Marat a quarante-six ans. Médecin de formation, physicien contesté dont les théories sur la lumière ont été rejetées par l'Académie des sciences, pamphlétaire depuis les années 1770, il entre dans la Révolution avec la conviction que la trahison et la corruption sont au coeur du système: la Cour, les parlements, les ministres, les généraux, les aristocrates déguisés en patriotes. Son journal sera l'organe de cette conviction.
"L'Ami du Peuple" paraît en moyenne cinq fois par semaine, à deux mille exemplaires. Il est lu à voix haute dans les carrefours, les cafés, les assemblées de section. Marat dénonce, nomme, accuse: Lafayette qui surveille le roi sous prétexte de le protéger; les Girondins qui modèrent la Révolution quand elle devrait s'accélérer; les spéculateurs qui profitent de la pénurie de pain.

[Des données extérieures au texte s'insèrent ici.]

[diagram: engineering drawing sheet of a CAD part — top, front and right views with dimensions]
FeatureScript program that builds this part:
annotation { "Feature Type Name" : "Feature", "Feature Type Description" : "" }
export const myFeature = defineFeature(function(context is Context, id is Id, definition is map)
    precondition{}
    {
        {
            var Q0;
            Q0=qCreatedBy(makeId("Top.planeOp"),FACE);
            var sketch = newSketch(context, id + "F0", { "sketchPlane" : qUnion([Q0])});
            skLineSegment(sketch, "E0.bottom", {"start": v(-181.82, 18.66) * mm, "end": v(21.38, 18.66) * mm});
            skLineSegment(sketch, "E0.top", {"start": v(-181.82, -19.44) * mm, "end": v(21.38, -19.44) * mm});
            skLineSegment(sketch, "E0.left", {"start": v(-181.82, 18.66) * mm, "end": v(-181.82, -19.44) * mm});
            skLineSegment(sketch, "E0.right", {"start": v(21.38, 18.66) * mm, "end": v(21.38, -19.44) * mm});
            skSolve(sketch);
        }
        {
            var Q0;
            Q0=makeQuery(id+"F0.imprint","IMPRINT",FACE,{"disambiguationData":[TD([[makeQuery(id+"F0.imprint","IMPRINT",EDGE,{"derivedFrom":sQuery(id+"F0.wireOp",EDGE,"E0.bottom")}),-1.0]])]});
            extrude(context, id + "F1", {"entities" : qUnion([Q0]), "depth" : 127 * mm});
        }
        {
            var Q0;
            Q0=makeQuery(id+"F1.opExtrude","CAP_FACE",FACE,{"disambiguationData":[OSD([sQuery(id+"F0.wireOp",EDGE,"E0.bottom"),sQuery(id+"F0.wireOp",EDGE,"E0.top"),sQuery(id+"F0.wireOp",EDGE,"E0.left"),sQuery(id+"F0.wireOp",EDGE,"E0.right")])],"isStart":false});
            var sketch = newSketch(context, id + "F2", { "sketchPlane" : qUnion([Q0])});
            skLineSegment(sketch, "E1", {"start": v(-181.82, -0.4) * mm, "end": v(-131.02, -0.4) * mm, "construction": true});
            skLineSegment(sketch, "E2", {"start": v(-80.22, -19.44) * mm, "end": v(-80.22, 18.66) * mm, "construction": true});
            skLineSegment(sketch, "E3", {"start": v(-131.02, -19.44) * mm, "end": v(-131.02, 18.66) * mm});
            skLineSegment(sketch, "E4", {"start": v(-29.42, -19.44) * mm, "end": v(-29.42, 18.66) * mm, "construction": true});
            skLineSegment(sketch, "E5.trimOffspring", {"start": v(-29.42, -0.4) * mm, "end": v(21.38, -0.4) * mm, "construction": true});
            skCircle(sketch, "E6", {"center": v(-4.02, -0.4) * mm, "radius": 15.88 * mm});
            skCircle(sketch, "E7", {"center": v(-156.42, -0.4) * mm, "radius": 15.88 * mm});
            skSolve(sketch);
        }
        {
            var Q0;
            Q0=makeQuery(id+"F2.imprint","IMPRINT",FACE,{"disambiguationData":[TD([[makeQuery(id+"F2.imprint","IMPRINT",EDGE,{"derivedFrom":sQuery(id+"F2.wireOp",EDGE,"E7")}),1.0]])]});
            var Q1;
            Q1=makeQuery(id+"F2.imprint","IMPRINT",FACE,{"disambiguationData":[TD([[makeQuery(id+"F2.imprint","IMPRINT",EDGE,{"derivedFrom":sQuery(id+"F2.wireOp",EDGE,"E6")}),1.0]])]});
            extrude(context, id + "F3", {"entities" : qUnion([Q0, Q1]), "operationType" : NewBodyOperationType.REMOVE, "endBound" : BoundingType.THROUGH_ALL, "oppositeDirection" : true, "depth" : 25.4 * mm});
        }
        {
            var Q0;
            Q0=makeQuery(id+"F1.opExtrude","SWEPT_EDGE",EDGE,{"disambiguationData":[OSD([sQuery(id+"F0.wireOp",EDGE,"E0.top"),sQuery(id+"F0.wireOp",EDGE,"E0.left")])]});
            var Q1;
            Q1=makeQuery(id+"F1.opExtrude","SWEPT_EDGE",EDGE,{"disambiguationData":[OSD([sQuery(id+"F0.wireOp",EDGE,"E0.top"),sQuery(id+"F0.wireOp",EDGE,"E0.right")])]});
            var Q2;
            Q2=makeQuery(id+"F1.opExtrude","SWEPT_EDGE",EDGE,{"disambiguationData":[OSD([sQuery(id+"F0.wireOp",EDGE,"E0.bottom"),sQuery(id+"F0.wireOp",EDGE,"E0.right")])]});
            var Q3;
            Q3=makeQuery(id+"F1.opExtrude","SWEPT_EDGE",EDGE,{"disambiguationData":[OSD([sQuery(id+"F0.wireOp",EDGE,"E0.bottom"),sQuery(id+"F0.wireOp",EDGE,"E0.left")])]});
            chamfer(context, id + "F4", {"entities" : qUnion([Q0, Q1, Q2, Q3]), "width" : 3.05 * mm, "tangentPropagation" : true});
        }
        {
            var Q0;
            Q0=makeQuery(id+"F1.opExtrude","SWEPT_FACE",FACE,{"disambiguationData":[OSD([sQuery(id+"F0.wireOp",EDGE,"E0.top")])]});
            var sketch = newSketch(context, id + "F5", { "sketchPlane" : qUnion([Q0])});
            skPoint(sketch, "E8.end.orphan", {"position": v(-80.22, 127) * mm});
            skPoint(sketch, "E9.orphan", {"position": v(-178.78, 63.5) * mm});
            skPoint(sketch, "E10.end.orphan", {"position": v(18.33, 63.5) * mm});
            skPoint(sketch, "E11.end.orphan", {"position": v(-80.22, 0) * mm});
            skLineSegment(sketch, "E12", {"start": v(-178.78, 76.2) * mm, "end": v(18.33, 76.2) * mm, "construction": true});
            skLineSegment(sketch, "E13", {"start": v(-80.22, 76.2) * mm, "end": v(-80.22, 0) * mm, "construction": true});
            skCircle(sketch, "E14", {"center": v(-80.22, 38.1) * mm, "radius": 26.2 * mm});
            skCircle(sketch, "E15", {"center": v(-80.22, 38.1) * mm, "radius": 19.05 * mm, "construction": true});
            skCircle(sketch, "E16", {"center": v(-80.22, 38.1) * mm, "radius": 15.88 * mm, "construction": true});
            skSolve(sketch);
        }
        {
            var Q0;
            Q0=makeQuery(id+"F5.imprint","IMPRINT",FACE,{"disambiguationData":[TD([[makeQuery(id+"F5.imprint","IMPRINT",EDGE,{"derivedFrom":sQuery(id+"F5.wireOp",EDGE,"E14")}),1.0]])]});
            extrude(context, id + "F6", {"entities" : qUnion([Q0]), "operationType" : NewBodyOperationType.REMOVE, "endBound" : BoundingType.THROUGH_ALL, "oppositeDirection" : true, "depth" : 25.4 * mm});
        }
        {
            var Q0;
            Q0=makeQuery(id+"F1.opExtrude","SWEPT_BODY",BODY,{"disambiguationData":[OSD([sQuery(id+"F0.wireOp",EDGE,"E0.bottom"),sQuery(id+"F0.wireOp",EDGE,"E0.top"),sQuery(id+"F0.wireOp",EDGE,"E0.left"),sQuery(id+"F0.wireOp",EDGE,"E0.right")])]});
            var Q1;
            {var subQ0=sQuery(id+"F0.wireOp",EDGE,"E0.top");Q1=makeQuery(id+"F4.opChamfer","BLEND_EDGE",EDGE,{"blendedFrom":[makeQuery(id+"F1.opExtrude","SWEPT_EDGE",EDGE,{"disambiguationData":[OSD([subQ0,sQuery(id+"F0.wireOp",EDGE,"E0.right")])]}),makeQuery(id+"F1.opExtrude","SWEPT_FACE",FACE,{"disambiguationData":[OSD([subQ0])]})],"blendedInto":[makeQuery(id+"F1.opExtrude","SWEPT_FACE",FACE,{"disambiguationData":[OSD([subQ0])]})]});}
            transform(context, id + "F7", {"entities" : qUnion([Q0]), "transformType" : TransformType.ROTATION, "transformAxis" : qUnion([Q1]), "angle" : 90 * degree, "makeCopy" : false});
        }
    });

Il exige des têtes, au sens littéral: il fixe des chiffres, propose des listes, et ses lecteurs le croient.
Il est forcé de fuir à plusieurs reprises pour échapper aux mandats d'arrêt: en Angleterre en 1790, dans les égouts et les caves de Paris dont il ressort la santé brisée. Sa dermatite chronique, aggravée par des années de clandestinité dans des endroits humides, le ronge. À la fin de sa vie, il travaille dans son bain.
Un détail: le futur maréchal d'Empire Guillaume Brune travaille à l'imprimerie de la cour du Commerce Saint-André au moment de la fondation du journal. Il y est typographe. Le même atelier abrite l'imprimerie de Marat et le début de carrière d'un futur maréchal: la Révolution a ses coïncidences.
Marat est assassiné par Charlotte Corday le 13 juillet 1793, dans sa baignoire, au 30 rue des Cordeliers. "L'Ami du Peuple" cesse le jour de sa mort. Il avait publié son journal pendant près de quatre ans, sans interruption ou presque.